Report each line of the records below that holds the word "Vergné".

· · · · · · ·

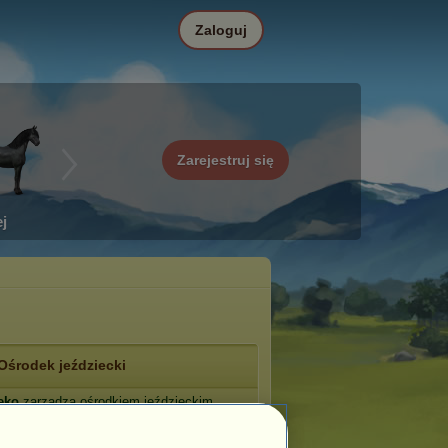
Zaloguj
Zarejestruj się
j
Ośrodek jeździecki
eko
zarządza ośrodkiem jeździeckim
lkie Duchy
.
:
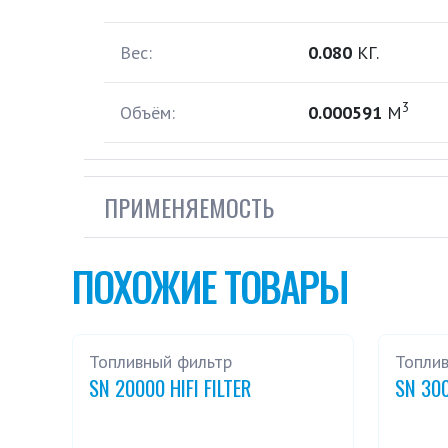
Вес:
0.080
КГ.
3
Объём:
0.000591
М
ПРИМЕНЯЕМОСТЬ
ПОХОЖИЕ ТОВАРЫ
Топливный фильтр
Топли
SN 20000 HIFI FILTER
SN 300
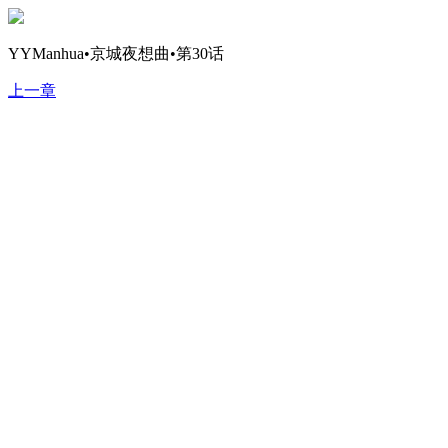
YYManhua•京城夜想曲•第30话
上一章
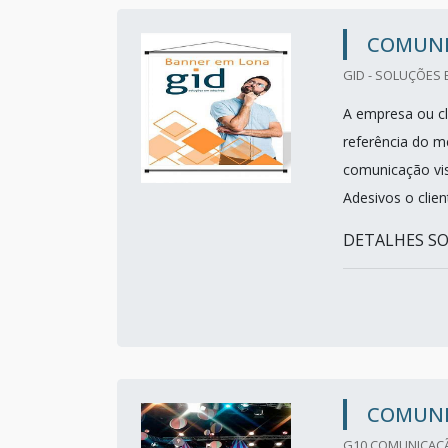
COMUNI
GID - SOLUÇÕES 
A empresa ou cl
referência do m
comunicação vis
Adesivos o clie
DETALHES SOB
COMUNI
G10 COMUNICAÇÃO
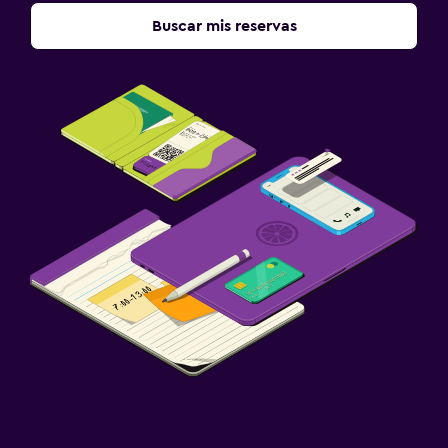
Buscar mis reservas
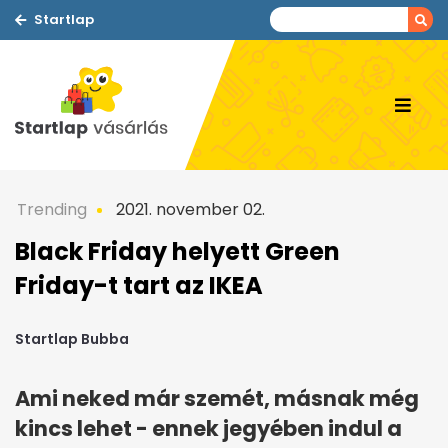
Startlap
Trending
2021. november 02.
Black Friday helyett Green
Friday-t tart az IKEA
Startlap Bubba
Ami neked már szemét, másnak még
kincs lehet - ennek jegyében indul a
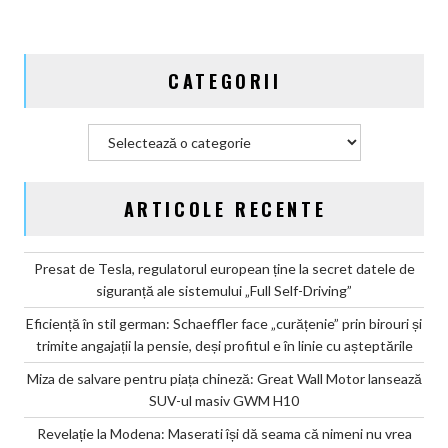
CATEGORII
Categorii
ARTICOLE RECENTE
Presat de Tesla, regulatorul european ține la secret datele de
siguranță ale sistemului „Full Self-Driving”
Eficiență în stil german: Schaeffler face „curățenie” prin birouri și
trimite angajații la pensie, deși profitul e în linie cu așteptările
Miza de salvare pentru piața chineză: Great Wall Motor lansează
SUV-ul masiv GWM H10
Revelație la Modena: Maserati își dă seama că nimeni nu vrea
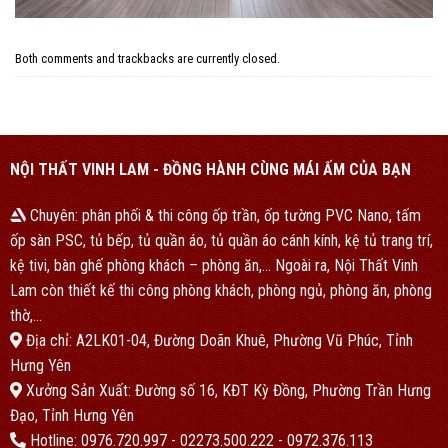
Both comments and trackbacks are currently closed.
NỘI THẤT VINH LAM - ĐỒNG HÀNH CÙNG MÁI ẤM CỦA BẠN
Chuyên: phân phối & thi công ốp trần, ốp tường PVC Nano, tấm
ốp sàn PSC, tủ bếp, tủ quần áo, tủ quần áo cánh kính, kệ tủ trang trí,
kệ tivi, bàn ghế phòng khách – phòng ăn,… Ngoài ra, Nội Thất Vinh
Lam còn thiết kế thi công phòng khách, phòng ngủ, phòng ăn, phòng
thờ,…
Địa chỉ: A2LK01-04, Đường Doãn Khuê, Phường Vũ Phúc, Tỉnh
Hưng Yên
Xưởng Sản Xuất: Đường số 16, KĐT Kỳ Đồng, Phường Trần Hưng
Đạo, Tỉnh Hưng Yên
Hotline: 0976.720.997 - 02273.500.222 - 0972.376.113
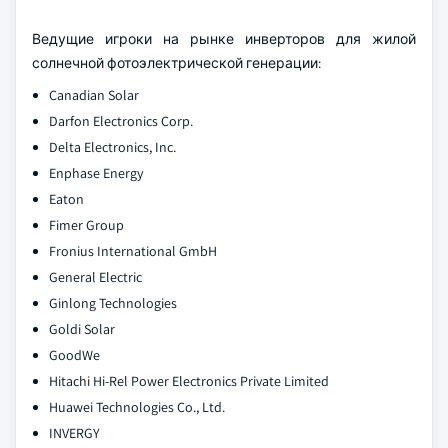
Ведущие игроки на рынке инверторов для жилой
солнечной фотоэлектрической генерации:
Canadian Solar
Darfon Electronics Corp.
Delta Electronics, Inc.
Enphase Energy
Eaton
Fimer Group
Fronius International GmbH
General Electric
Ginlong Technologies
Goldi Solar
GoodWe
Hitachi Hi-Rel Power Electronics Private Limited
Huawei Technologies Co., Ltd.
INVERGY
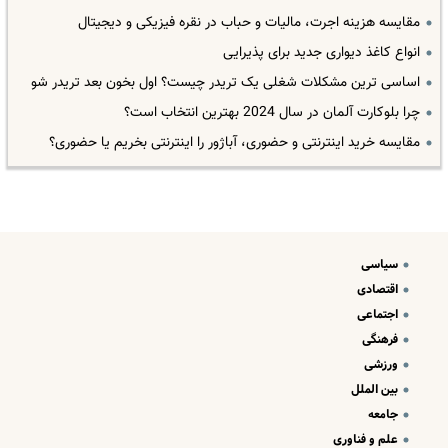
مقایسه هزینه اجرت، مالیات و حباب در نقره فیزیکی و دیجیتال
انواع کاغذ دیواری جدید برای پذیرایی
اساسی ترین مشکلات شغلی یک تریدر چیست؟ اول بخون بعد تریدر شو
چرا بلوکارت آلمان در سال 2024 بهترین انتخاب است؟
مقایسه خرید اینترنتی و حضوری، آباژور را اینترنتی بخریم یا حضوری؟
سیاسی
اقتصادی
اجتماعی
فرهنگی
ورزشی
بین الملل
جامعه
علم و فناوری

· · · · · · ·

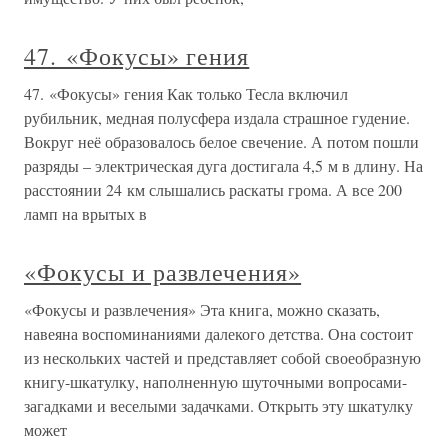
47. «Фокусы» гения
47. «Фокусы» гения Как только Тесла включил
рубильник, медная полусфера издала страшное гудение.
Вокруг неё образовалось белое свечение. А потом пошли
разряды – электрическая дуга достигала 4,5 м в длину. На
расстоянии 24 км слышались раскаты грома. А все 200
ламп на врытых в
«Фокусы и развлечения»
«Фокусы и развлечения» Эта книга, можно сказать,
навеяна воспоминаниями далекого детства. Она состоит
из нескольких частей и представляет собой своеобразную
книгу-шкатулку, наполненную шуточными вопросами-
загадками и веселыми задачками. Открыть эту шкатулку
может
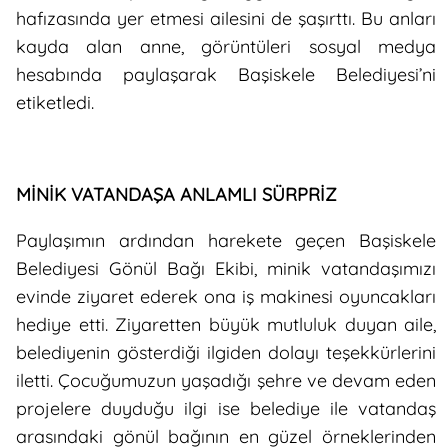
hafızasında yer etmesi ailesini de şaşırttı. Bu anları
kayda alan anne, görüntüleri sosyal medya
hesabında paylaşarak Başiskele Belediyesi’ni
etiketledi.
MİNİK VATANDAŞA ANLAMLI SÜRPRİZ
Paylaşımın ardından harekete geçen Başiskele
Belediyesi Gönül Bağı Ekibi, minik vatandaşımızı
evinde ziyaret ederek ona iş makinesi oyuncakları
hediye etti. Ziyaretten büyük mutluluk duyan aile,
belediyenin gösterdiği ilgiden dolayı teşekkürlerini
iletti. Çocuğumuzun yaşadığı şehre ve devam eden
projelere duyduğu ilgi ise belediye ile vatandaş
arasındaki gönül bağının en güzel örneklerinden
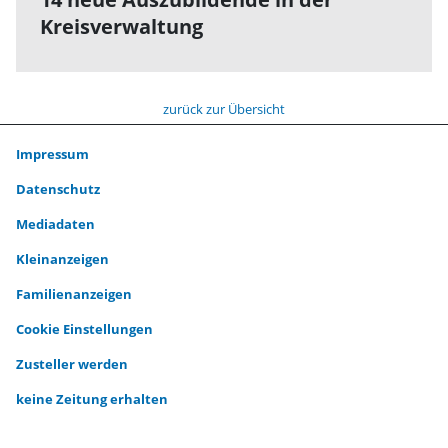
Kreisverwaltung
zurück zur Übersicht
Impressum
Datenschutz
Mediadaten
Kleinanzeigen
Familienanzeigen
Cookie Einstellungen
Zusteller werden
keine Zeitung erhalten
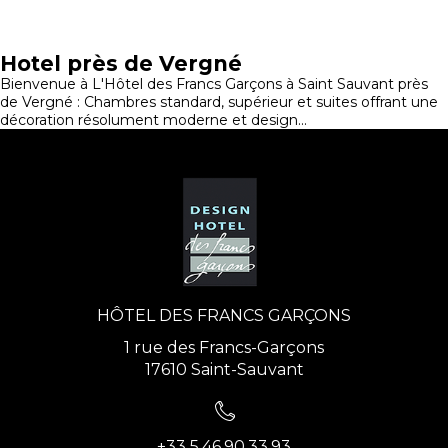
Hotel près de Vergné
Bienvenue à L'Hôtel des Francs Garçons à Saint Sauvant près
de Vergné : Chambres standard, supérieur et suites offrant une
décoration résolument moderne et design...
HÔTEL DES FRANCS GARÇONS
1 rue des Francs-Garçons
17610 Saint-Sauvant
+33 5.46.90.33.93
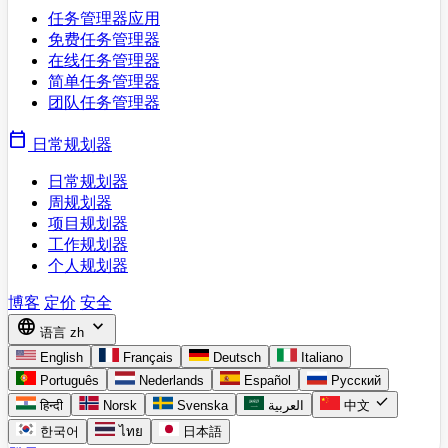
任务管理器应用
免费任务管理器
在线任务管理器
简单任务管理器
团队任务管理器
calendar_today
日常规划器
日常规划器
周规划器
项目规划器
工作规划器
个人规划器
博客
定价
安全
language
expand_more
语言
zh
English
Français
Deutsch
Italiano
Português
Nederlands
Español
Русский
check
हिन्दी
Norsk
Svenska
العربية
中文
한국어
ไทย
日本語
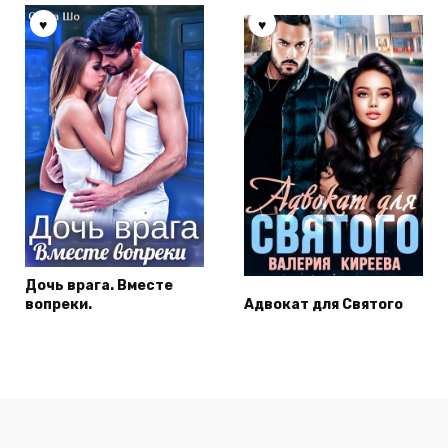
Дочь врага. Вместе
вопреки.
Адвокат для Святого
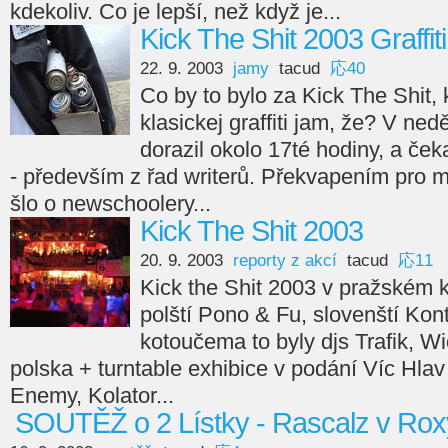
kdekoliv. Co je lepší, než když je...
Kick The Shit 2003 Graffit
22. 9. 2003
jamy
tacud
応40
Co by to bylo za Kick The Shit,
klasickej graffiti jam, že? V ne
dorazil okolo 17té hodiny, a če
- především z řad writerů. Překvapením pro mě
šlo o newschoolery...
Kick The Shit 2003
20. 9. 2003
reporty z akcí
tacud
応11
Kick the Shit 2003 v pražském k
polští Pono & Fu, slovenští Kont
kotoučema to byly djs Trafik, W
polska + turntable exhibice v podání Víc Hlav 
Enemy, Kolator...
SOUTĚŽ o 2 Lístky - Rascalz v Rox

· · · · · · ·

**RESPONSE TO THIS TASK:**
Hotel près de Vergné
de Vergné : Chambres standard, supérieur et suites offrant une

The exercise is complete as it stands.